[[ THE INPUT, beginning ]]
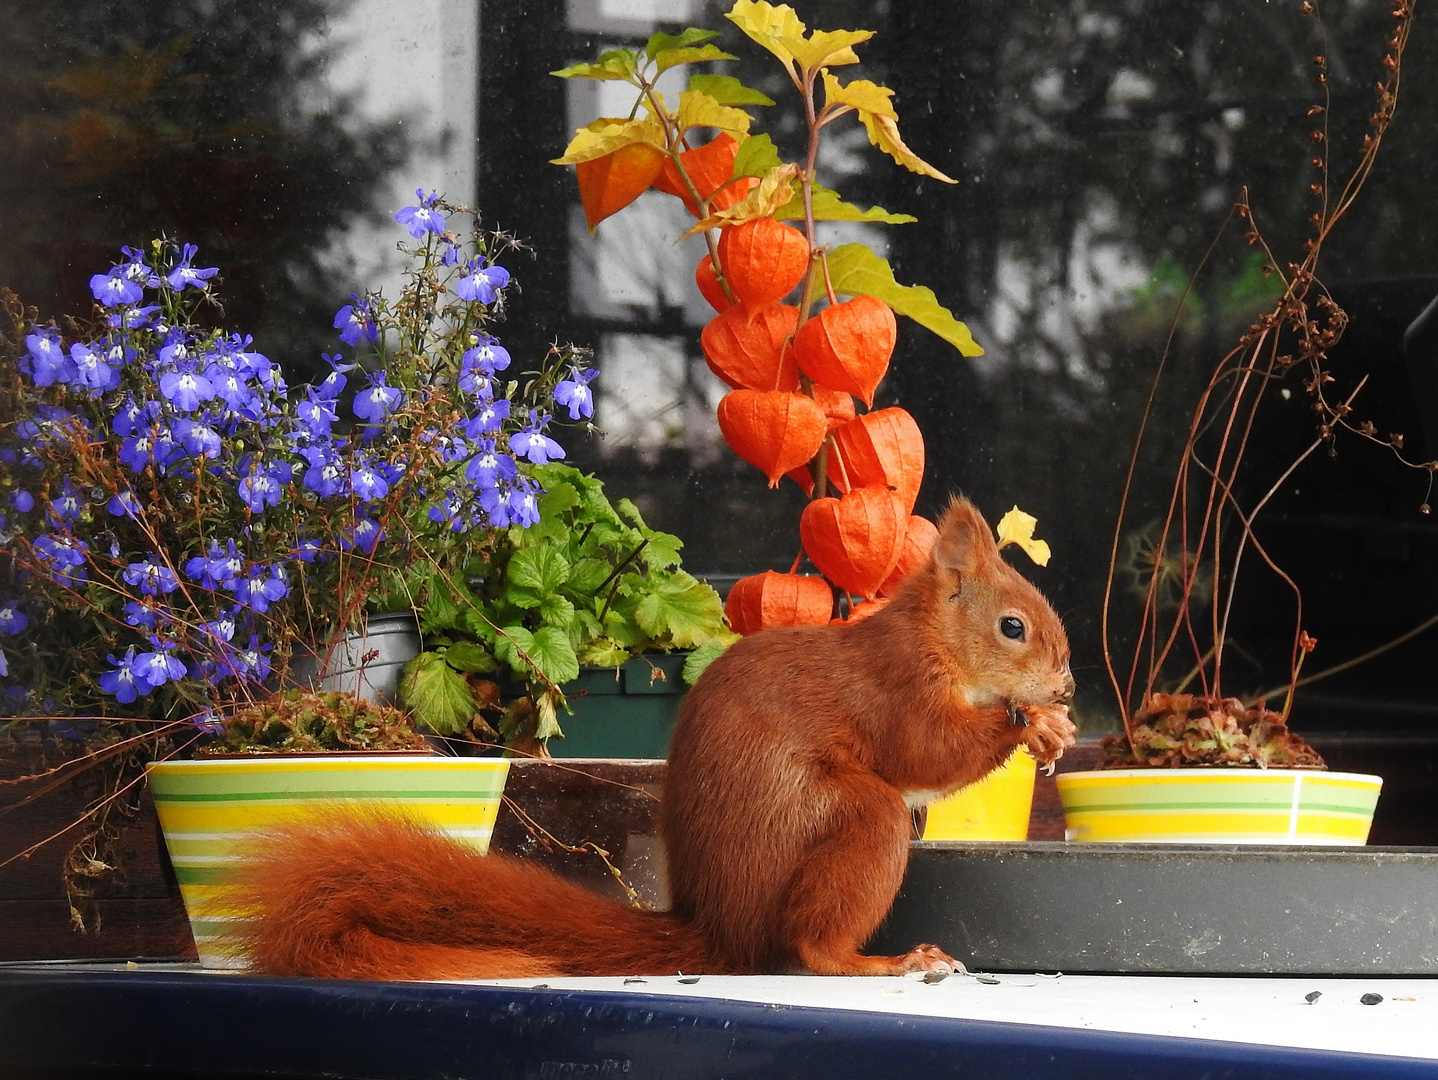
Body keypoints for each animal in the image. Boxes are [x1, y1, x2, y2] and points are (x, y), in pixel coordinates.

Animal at [232, 497, 1069, 977]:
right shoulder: (895, 692)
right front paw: (1029, 724)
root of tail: (723, 932)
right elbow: (926, 753)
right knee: (817, 935)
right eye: (1013, 627)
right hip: (852, 825)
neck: (936, 643)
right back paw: (878, 962)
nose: (1064, 685)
[[ THE INPUT, end ]]
# THE PROBLEM:
Give every entry again as it is, dropping its pictures.

# TASK SOLUTION:
Body keypoints for each animal in the image. Boxes are [x1, y1, x2, y2] and points are (x, y), in pixel coordinates.

Animal at [232, 497, 1069, 977]:
right shoulder: (895, 692)
right front paw: (1029, 724)
root of tail: (723, 932)
right elbow: (926, 753)
right knee: (817, 935)
right eye: (1013, 627)
right hip: (852, 825)
neck: (936, 643)
right back paw: (878, 962)
nose: (1064, 685)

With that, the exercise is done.